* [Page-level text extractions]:
________________________________________

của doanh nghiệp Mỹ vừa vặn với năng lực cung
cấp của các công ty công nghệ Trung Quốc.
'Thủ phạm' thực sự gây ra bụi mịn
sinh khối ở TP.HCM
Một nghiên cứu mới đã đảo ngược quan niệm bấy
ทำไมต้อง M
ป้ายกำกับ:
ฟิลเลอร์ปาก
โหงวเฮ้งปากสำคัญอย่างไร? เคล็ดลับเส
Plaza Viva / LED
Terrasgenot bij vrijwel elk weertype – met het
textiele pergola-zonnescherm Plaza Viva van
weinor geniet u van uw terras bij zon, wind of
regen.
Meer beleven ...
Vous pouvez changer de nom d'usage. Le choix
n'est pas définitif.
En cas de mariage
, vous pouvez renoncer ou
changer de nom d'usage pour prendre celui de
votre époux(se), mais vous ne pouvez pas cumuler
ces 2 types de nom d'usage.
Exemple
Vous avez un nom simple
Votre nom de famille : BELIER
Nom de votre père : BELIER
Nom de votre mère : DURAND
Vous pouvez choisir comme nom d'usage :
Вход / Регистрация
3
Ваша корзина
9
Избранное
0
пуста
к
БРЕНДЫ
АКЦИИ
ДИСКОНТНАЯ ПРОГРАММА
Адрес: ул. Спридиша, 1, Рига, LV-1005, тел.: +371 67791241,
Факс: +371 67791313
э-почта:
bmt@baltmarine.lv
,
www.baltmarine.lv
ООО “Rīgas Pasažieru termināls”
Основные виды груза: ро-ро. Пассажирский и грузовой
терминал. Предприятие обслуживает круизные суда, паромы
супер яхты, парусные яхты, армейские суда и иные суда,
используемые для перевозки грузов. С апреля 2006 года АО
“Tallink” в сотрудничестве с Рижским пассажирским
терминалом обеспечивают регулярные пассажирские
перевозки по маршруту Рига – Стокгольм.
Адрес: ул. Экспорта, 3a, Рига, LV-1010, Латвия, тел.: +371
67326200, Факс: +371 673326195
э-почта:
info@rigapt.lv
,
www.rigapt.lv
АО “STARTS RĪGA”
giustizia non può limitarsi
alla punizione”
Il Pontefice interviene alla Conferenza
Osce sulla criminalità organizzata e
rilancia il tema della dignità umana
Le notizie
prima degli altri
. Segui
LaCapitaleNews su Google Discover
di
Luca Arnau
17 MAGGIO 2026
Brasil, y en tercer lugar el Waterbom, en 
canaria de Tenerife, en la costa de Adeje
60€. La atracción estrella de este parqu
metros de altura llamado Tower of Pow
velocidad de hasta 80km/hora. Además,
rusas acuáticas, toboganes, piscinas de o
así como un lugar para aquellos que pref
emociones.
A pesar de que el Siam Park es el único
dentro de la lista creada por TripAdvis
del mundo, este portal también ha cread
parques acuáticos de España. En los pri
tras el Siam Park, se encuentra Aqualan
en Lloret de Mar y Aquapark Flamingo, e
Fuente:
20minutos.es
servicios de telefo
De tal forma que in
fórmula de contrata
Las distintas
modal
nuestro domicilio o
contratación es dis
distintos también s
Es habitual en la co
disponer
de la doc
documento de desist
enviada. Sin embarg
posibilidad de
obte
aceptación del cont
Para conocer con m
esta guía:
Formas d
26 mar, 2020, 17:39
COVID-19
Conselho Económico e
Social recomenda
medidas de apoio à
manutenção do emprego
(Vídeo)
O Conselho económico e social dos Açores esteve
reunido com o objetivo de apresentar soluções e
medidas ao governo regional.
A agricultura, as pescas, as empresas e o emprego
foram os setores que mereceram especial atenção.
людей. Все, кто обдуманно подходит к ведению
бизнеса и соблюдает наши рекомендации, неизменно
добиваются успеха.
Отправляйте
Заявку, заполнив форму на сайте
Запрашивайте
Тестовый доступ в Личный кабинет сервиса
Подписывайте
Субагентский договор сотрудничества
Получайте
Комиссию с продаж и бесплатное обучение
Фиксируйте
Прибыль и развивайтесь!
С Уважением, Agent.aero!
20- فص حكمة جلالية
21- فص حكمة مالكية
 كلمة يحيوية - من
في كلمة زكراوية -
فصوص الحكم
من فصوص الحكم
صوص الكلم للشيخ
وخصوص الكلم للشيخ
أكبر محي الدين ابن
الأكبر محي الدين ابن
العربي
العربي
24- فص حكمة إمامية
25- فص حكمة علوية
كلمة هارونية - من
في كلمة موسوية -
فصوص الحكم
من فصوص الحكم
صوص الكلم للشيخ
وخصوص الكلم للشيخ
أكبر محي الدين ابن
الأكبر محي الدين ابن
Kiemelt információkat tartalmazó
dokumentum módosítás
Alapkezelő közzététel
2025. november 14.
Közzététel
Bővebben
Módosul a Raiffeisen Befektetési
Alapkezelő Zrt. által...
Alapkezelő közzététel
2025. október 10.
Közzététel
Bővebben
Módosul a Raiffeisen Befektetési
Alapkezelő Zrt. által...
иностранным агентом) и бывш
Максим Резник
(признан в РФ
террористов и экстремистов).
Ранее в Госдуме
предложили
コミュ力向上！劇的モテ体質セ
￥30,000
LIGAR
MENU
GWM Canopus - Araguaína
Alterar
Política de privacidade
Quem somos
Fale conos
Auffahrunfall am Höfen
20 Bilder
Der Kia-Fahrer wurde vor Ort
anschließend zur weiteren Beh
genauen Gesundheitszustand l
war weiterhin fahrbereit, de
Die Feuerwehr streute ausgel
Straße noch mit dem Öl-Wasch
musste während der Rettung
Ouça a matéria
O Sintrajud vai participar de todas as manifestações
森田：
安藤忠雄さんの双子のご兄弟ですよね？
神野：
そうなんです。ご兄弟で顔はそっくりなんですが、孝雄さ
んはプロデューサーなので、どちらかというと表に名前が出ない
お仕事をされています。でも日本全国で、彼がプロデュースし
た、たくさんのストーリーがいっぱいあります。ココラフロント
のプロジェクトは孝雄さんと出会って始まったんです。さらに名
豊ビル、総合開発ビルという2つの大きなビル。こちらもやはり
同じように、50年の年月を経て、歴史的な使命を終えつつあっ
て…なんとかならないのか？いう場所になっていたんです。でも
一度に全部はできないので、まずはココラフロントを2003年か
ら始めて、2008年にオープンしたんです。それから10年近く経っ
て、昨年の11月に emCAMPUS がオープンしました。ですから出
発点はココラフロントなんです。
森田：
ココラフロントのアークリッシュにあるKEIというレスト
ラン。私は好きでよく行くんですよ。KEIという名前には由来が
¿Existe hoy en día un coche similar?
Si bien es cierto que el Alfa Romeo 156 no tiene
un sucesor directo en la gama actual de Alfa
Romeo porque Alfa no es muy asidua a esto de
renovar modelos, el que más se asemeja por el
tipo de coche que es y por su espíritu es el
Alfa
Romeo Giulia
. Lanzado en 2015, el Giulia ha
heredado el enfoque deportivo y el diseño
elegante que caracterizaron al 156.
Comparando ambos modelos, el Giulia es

________________________________________

* [TASK PROMPT]:
Give back, word for word, only the lines above from the line holding "posibilidad de" to the line holding "A agricultura, as", both included.

* [REPLY TO THE EXERCISE]:
posibilidad de
obte
aceptación del cont
Para conocer con m
esta guía:
Formas d
26 mar, 2020, 17:39
COVID-19
Conselho Económico e
Social recomenda
medidas de apoio à
manutenção do emprego
(Vídeo)
O Conselho económico e social dos Açores esteve
reunido com o objetivo de apresentar soluções e
medidas ao governo regional.
A agricultura, as pescas, as empresas e o emprego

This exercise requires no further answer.